It's been awhile peeps. Falling a little behind on life and putting the blogging on the back burner for awhile. I'm sure you have all taken my previous pleas seriously because I am a mental nut case as of last year...but up until the last 4 months I'd now say I NEED SERIOUS HELP.
They say "never compare your children". I thought they just meant don't compare your kids with other kids, didn't realize that I would be comparing my 1.5 year old and my 4.5 year old. I think when babies are born they like trick you into thinking how easy, cute and adorable they can be. I'm sure some might disagree with me because I never had colicky, non sleeping babes. Luckily they went easy on me for the first six months of their lives. After the 6 months things started getting a bit hectic.
Cohen was a quiet, independent, loving little guy. I didn't really have many complaints with him until he was 3.5. He never went through the terrible two's or even really three's. I think him being independent is where we butted heads. Then Leo-Cruz came along. Well didn't he give me a run for his money. As a baby, he slept, smiled & ate. I thought I was so lucky that I was blessed with 2 easy kids. Until teeth came along. Obviously, I know that's not his fault. I don't remember as a child but I can imagine that pokey teeth going in and out of my gums that I would become slightly demonic. Well Leo was and isn't slightly...He takes that shit to the next level.
Kid has 7 teeth poppin threw at the moment. I'm about ready to start poppin pills. I'm already poppin bottles but that isn't really doing the trick. Not only teething but the constant battles with him almost being two. Kid literally screams bloody murder about anything and everything. I'll give you a percentile. 95% of the time he's crying. Either over his cup not being half full/half empty, kind of depends on the day. As of right now he is karate chopping me screaming "MOMMY" because I won't give him candy at 9:30 in the morning. This is just the start of my day. I realize I have to get through 9 more hours of this bull-shit. I can't even go in public anymore, he knows my name now so he yells at the top of his lungs repetitively for I don't know what reason. I'll answer and his response is "MOMMY" in a higher pitch that the last one. Over and over and over and over again. Alllll daaayyyy, eerrrrr dayyyy.

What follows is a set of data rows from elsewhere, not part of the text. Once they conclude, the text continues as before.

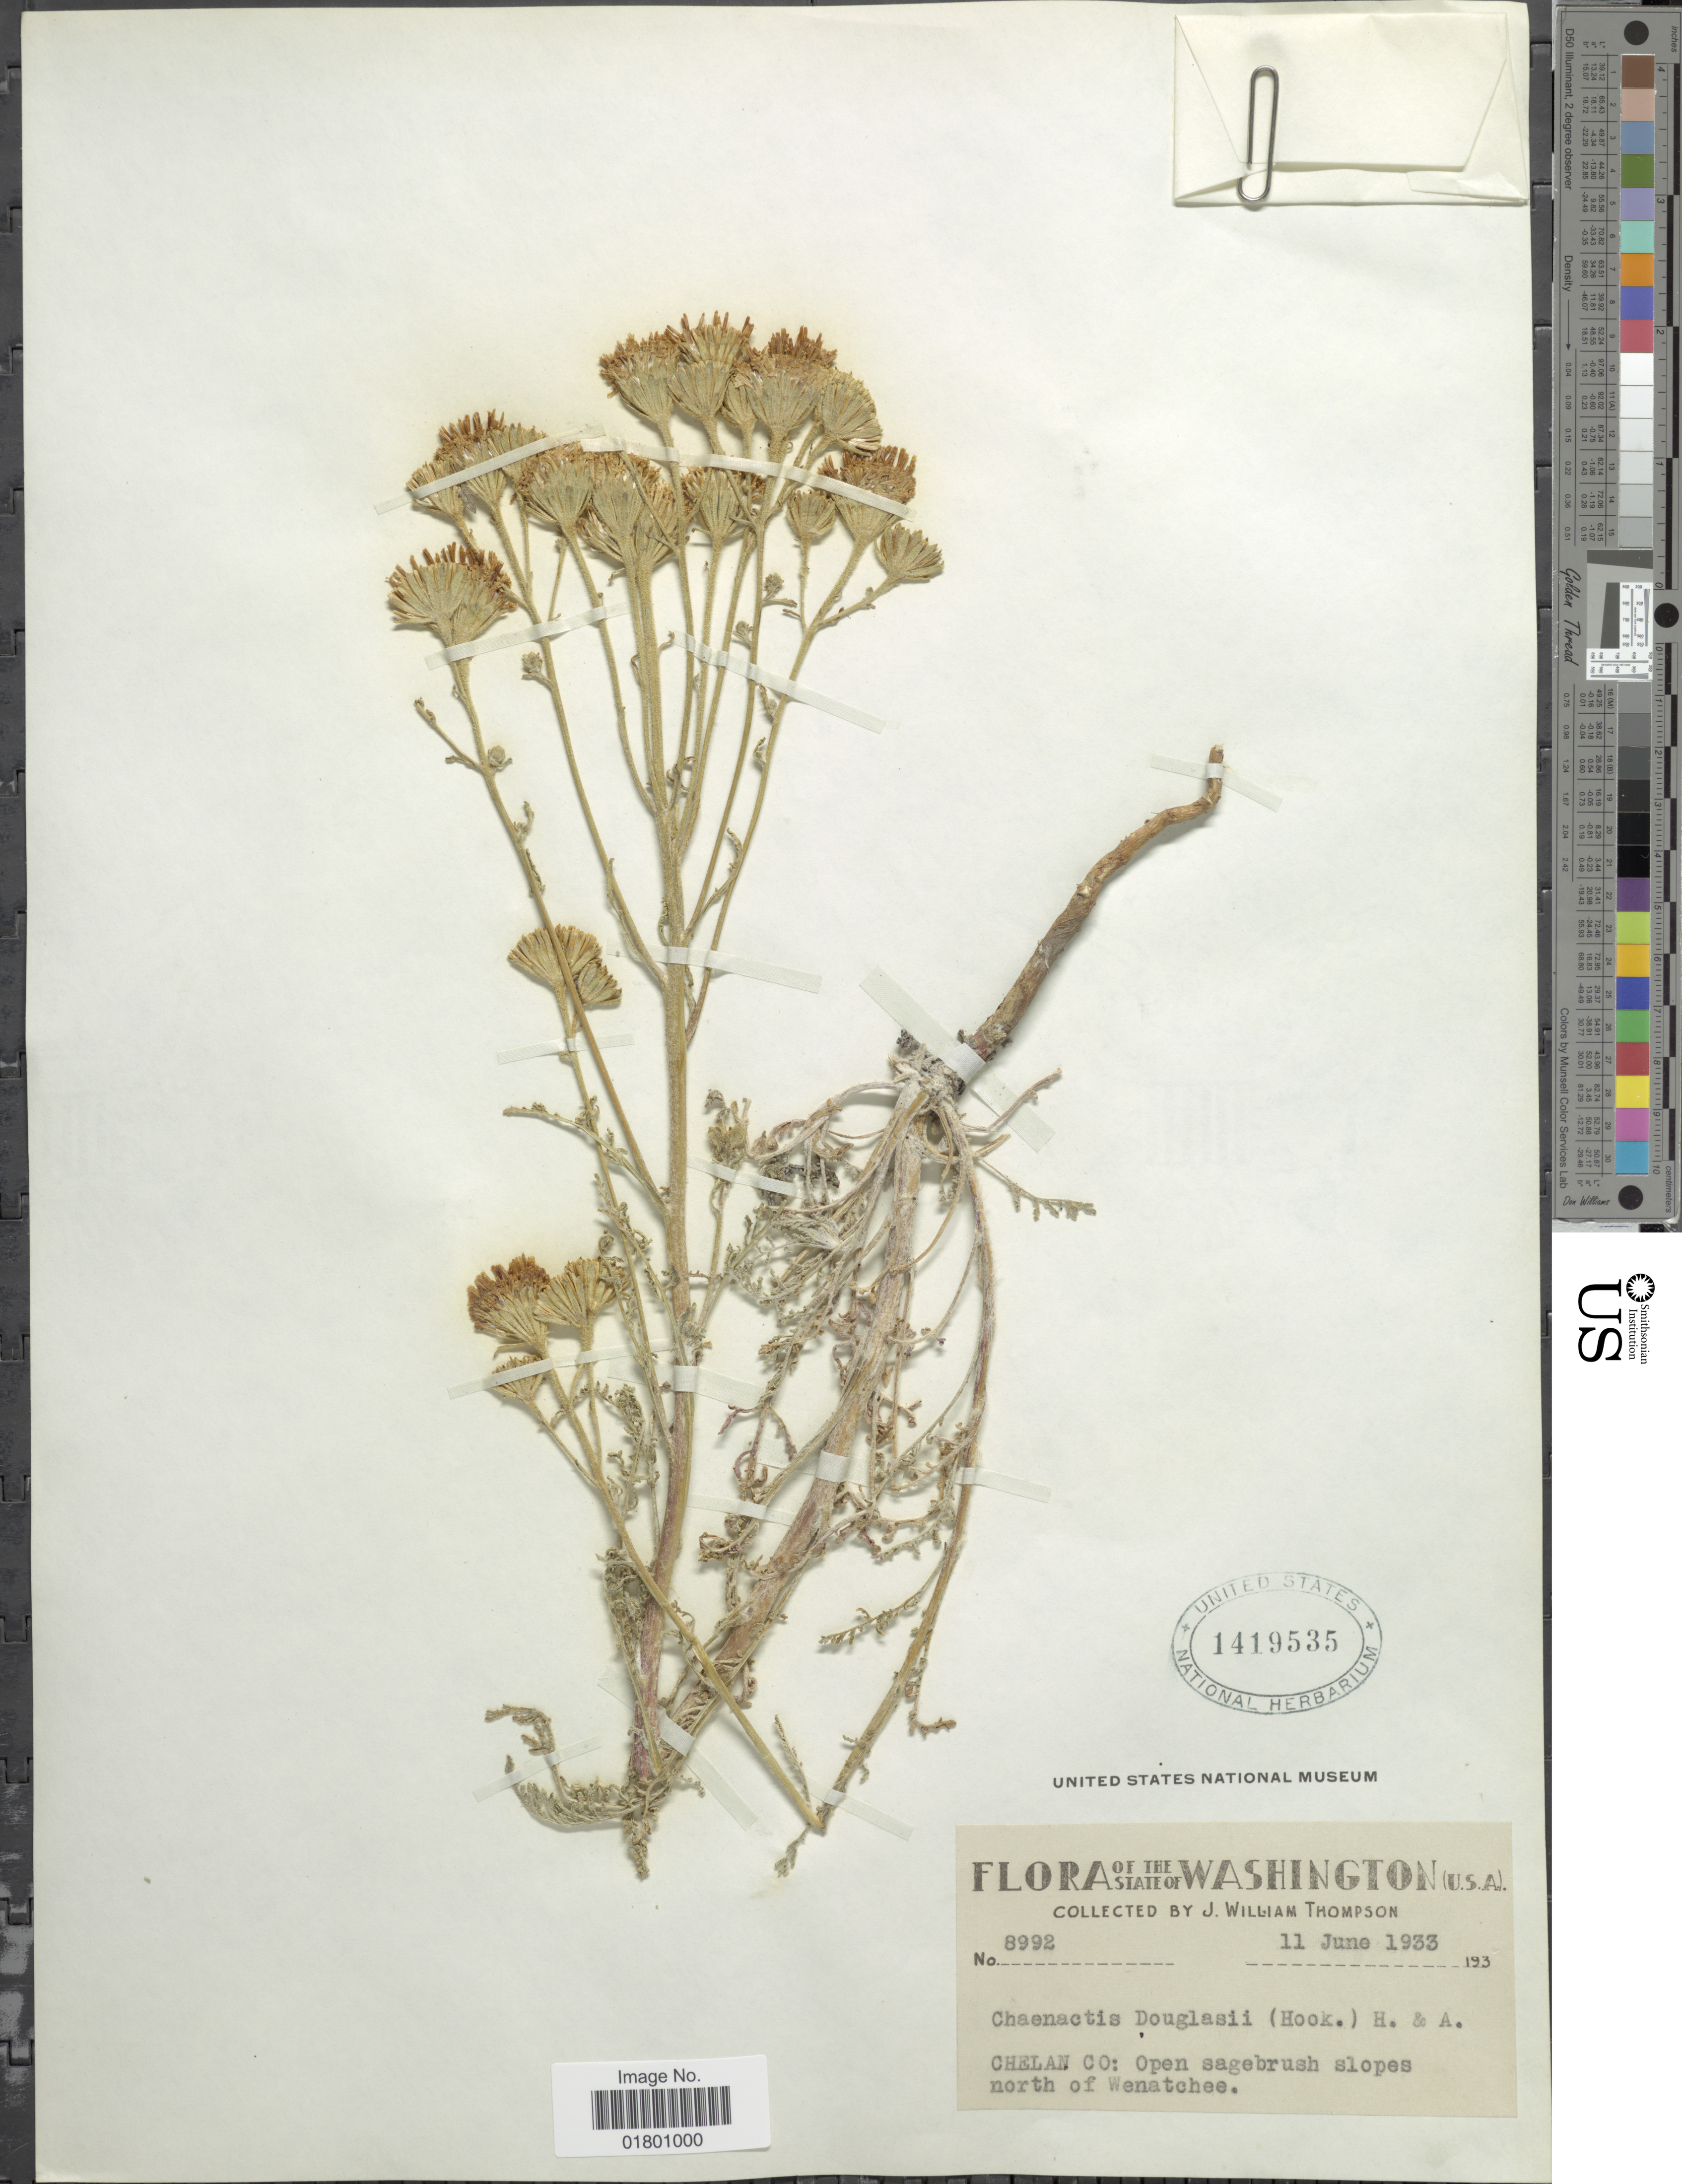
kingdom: Plantae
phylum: Tracheophyta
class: Magnoliopsida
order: Asterales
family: Asteraceae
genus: Chaenactis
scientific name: Chaenactis douglasii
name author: Hook. & Arn.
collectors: J. W. Thompson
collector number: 8992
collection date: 1933-06-11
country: United States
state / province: Washington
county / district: Chelan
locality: Chelan Co: Open sagebrush slopes north of Wenatchee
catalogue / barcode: US 1419535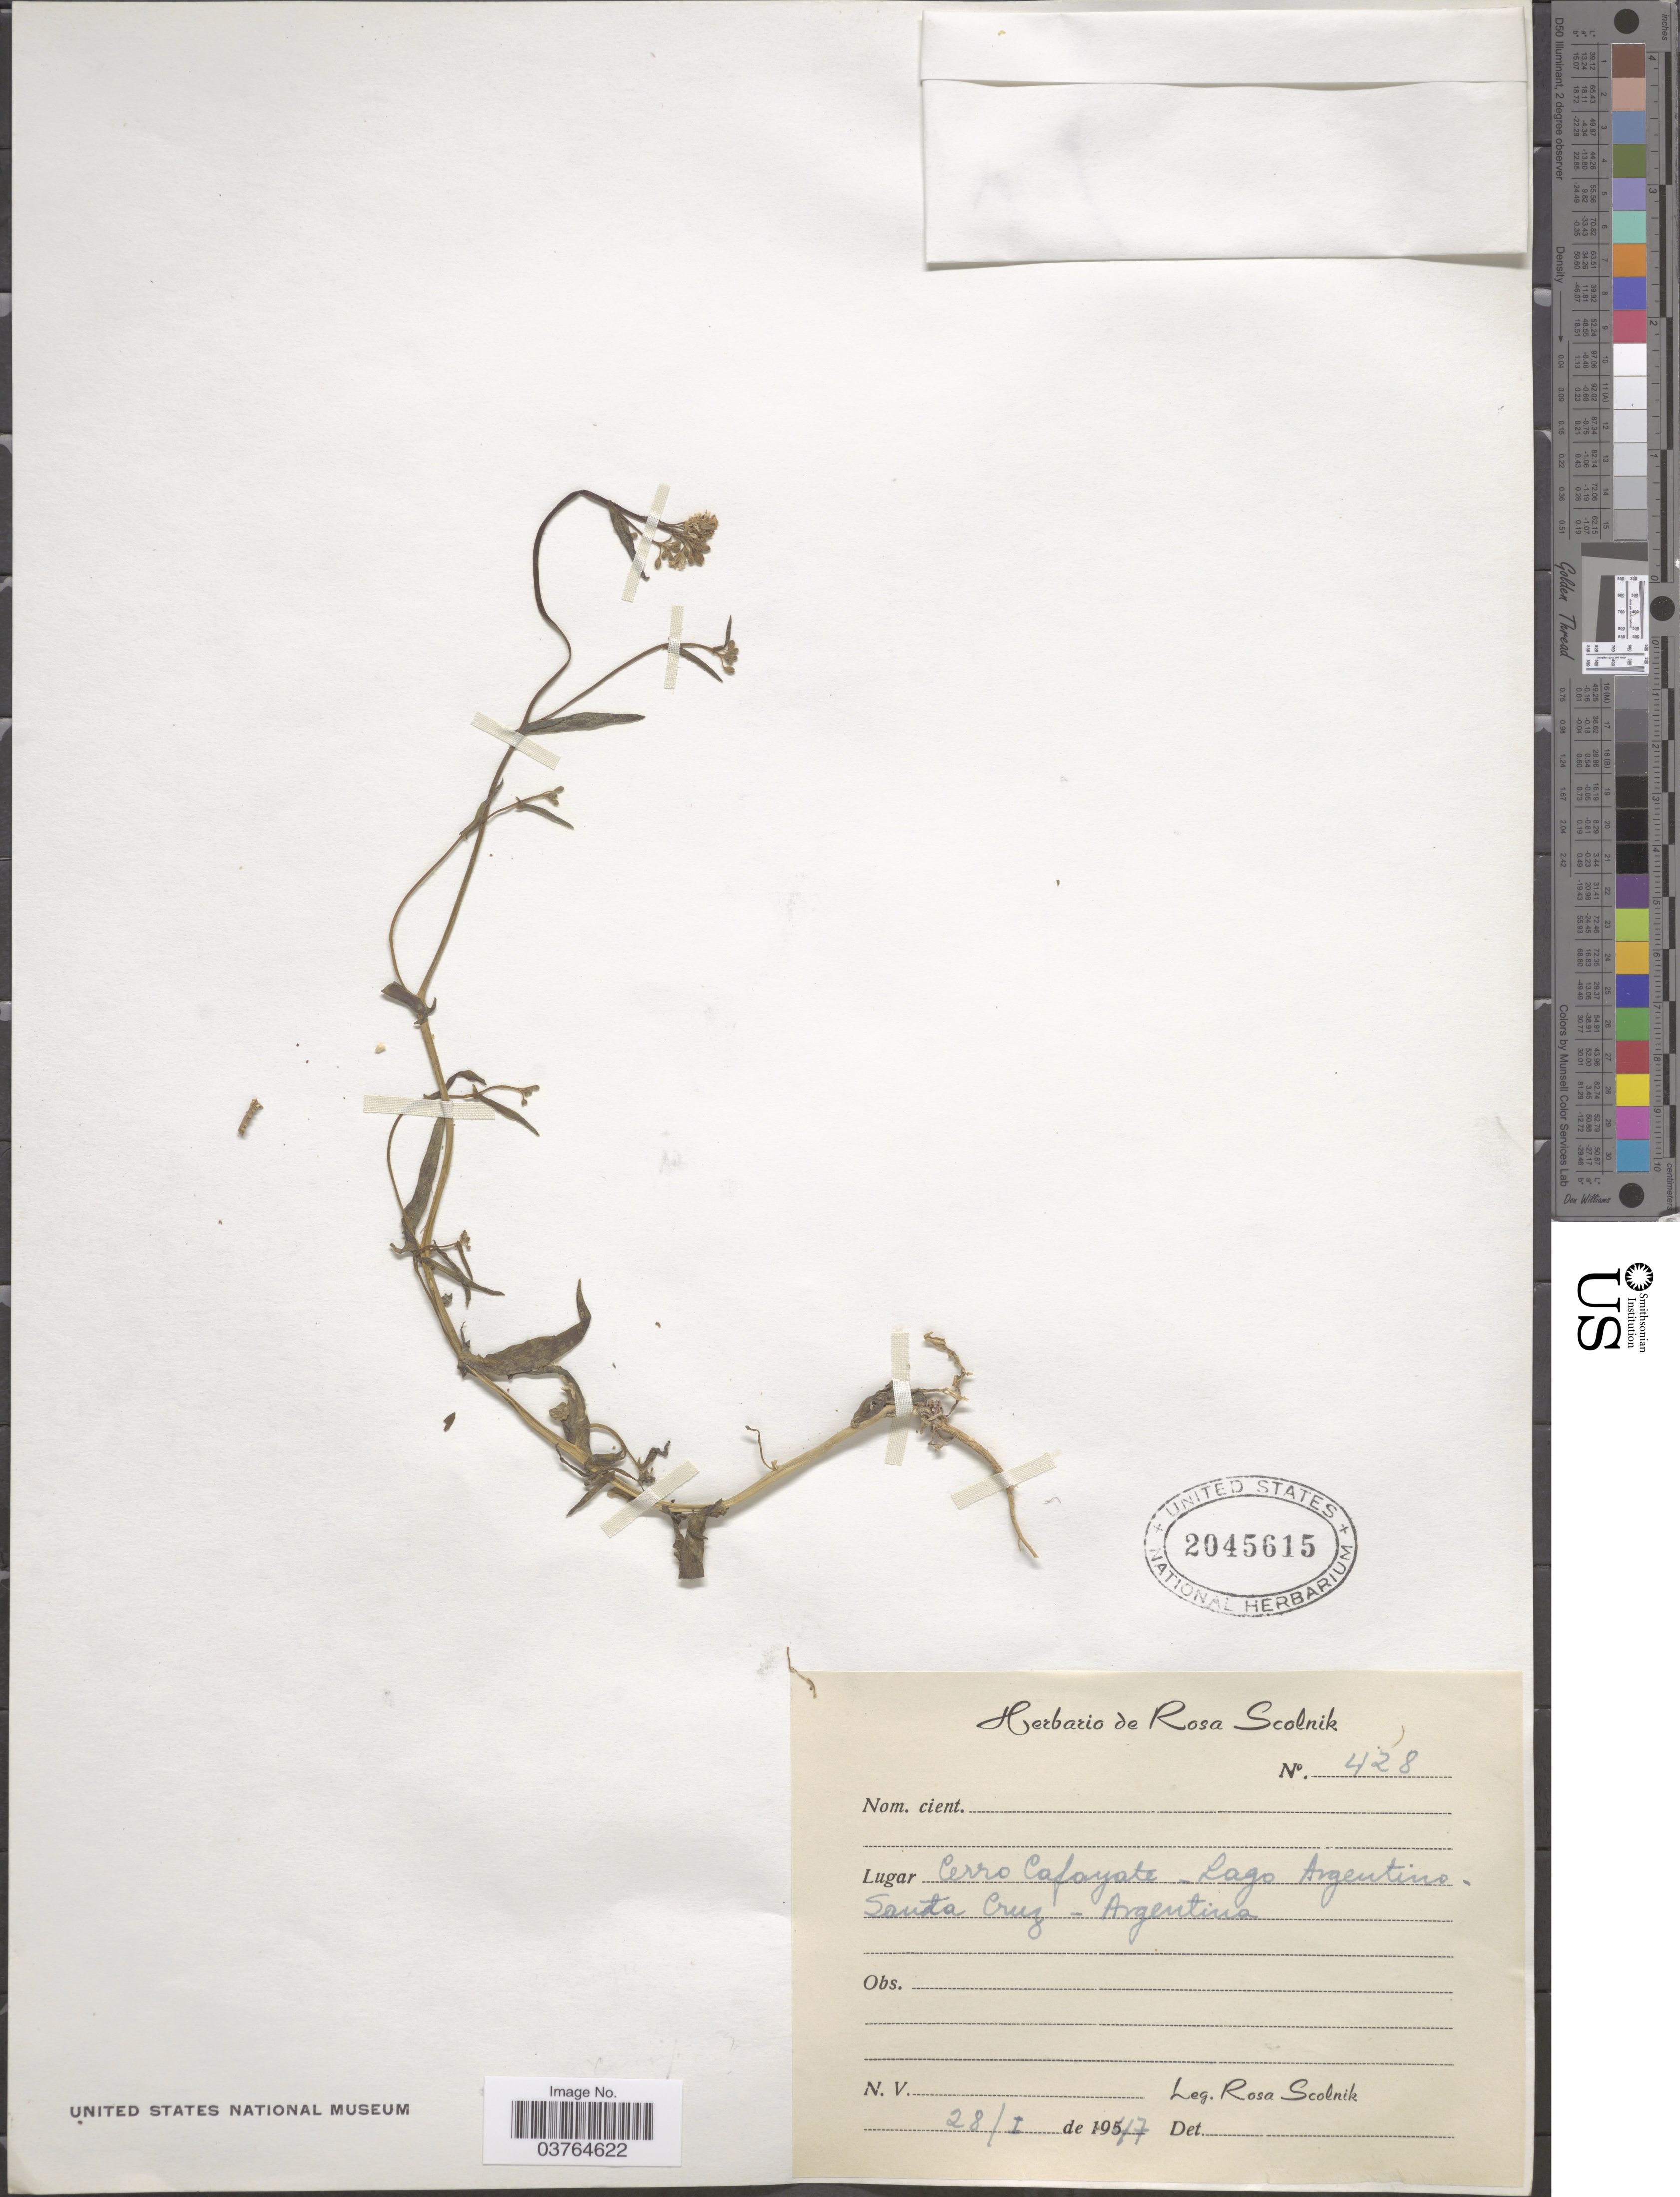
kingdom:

People think I'm lying...until they spend an afternoon with him. He's on the verge of bipolar disorder. I'll give you a percentile, 95% of the time. I'm sure it has a lot to do with him having an older sibling and him wanting to do whatever Cohen does but god dammit kid you can't just off the top of slide. Anytime I use the word "No" it ends in a mental breakdown for both of us.
I literally can't wait for bed time most days. I know that sounds terrible but I literally spend every waking minute with these kids and five out of seven days they gang up on me and make me ugly cry.
Last night I wanted to try really hard to cook them a nice meal. Lately when I cook Leo throws it on the floor and Cohen says "Mommy this is disgusting". So I took a break from feeding them and let them fend for themselves. They ate a lot of fruit snacks and granola bars. So as I am cooking, I have a container of Chicken Broth on the counter open. I turned around for one minute and Leo is pouring the whole thing on top of his head. I know he didn't intend to pour it all over himself but he didn't cry about it so I didn't think he cared to much. So there went the effort to cook a meal because he used my only Chicken Broth.
Seems like when I actually try to do anything right with the kids it back fires in my face. Like eating clean, organic and only feeding them healthy meals. I throw a juice box/fruit snack/goldfish just to keep the peace most days. Or the amount of T.V Cohen watches, there is no limit. Or letting them paint the train tracks in bright neon colors and then the paint ends up on the doors and floor. I really don't care most days, I don't think it can get any worse right? Or wait...Leo knows how to open doors and has no problem quietly sneaking out onto the street with no clothes on. Or they literally pick, poke, badger the shit out of me most days and I end up in tears in my closet.
I need to go see my shrink again...it's been awhile.